A Christian printer who turned down a contract for a gay magazine has backed DUP plans for a conscience clause in Northern Ireland.

It comes in the wake of the controversy surrounding Newtownabbey-based Ashers bakery after it refused to provide a cake with a pro-gay marriage message.

Now printer Nick Williamson has refused work from a gay magazine, saying the publication of sexually explicit images went against his faith.

But the magazine's editor obtained legal advice and the case has been referred to the Equality Commission, which is also taking a case against Ashers.

The debate has led DUP MLA Paul Givan to plan a Private Member's Bill to change equality laws to accommodate people with strong religious beliefs.

Mr Williamson told The Christian Institute website: "I think first of all that it is tragic that it has come to this in the law in our land that we have to try and get something like this passed.

"But from a point of view of my faith, obviously I think it is a good thing.

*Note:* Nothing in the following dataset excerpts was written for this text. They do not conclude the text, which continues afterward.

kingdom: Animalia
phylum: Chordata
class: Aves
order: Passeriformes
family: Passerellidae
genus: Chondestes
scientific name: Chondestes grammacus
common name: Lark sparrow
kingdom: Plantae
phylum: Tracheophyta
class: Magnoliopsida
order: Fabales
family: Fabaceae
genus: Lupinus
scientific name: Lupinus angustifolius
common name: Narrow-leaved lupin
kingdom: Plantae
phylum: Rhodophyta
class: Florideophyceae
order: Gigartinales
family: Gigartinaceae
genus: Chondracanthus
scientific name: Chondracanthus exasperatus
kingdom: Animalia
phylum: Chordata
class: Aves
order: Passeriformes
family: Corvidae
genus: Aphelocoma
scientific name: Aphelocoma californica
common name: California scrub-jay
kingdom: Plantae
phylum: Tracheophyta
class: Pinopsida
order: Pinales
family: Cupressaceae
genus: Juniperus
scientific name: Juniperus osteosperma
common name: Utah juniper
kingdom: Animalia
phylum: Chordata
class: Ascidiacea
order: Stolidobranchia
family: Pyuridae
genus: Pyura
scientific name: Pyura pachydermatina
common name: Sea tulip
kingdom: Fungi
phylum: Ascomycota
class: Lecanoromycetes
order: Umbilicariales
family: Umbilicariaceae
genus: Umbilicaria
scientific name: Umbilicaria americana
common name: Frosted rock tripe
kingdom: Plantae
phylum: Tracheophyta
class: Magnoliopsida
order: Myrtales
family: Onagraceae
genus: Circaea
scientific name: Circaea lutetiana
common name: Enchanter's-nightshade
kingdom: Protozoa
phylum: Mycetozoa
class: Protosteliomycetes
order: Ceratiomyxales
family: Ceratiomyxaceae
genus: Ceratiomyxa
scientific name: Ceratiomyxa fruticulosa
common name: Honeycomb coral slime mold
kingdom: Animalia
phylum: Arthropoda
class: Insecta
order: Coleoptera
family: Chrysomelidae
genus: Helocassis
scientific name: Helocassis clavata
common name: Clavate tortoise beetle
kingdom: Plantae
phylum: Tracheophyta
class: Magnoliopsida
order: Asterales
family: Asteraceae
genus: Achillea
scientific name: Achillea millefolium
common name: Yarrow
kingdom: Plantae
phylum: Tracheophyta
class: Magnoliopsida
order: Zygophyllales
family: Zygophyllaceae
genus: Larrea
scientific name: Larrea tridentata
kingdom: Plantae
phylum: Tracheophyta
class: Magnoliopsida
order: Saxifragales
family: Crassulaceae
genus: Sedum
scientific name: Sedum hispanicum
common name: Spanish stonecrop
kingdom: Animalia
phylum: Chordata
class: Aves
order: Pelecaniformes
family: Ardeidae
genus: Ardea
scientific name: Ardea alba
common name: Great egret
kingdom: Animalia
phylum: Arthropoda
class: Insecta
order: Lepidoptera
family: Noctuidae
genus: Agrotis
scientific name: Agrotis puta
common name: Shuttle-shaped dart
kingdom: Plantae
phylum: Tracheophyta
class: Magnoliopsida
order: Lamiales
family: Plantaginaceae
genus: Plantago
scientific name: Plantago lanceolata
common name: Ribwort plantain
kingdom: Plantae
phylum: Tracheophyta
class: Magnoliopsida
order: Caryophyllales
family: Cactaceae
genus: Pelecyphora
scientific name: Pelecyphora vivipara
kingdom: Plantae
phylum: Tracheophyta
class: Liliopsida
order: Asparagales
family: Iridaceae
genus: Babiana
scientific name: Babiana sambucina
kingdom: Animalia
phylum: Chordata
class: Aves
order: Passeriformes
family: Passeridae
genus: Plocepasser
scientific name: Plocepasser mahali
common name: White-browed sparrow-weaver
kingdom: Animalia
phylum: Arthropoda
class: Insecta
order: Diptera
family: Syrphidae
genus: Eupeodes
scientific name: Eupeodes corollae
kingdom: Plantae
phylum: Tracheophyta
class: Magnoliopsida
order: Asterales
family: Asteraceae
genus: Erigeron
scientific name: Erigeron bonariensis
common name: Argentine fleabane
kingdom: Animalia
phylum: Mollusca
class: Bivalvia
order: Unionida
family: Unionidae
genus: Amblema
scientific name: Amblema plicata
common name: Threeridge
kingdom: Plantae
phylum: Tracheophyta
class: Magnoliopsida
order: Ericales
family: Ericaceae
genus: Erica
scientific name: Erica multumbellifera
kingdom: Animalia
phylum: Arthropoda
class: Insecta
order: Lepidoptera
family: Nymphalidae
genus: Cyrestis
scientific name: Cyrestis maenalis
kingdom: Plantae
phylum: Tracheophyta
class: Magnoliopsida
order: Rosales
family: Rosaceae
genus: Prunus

However, I don't think it has to be something that is only used within the boundaries of faith."

"Ashers and I went about our business in a very gracious manner," he argued, but said he viewed the issue as one of "freedom and liberty of conscience".

"It was me saying, 'It is not about you but about me saying this goes against my own conscience'. Equality is a two-way street, or it is meant to be."

Comedian Stephen Fry branded the DUP as "bigots" and the planned amendment as "sick".

Mr Givan insisted: "The LGBT campaigners are adopting a tactic of hysterical responses to it in an effort to try to corner people into not giving this the type of rational consideration that it should merit."

Background

Controversy has raged since the family-run baking company Ashers was told it had discriminated against a gay rights activist by declining to ice a slogan that said 'Support Gay Marriage' on a cake. The Equality Commission has taken on the case. But the DUP plans the NI Freedom of Conscience Amendment Bill to protect religious beliefs if people refuse to provide a service.